Could this be done by working with $a_n < b_n$ and $a_{n+1}b_{n+1} = a_nb_n + 2 + \frac{1}{a_nb_n}$? Tried a bit and did not succeed, too lazy to try again.
D.K.K
14.05.2024 21:00
$\frac{a_{n+1}}{b_{n+1}} = \frac{a_{n} + \frac{1}{b_{n}}}{b_{n} + \frac{1}{a_{n}}} = \frac{a_{n} + \frac{1}{b_{n}}}{b_{n} + \frac{1}{a_{n}}} \cdot \frac{b_n}{a_n} \cdot \frac{a_n}{b_n} = \frac{a_n}{b_n}$ This shows that $\frac{a_n}{b_n}$ is constant. Therefore if $a_k > 80 = 40 \cdot 2$ then $b_k > 82 = 41 \cdot 2$ Multiplying, $a_k \cdot b_k = a_{k - 1} \cdot b_{k - 1} + \frac{1}{a_{k - 1} \cdot b_{k - 1}} + 2 > 80 \cdot 82 = 6560$ we can ignore $ \frac{1}{a_{k - 1} \cdot b_{k - 1}}$ since it is smaller than 2 when combined. we know that $a_0 \cdot b_0 = 40 \cdot 41 = 1640$ Thus, $k = \frac{6560 - 1640}{2} = 2460$ I couldn't see this solution in the exam.

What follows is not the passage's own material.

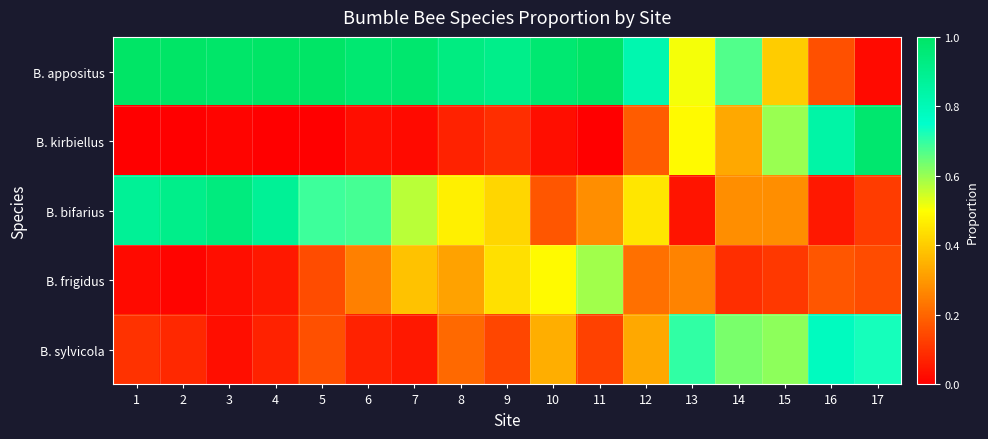

Between 14 and 7, which is larger?

7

I stated that $b_n > a_n + 1$ and found $2420$.
Z4ADies
02.06.2024 11:52
head solved in 3 mins. First two statements roughly equal to $a_{n+1}b_{n}=a_{n}b_{n}+1=b_{n+1}a_{n}=b_{n}a_{n}+1$ so,$\frac{b_{n}}{a_{n}}=\frac{b_{n+1}}{a_{n+1}}$ Let's use this equality in first equation . We know that,$\frac{b_{n}}{a_{n}}=\frac{40}{41}$.Now it transforms like $a_{n+1}=a_{n}+\frac{40}{41a_{n}}$ which is equivalent to $a^2_{n+1}=a^2_{n}+(\frac{40}{41a_{n}})^2+\frac{80}{41}$. Telescopic summation gives us. $a^2_{n+1}>a^2_{0}+\frac{(n+1)80}{41}>6400$ so, we can easily found $n=2460$
wizixez
31.12.2024 11:16
Bruw easiest i did not expected this to be this easy Main claim is that $\forall n\ge 0 \frac{a_n}{b_n}=\frac{40}{41}$ rest is just inequalities etc.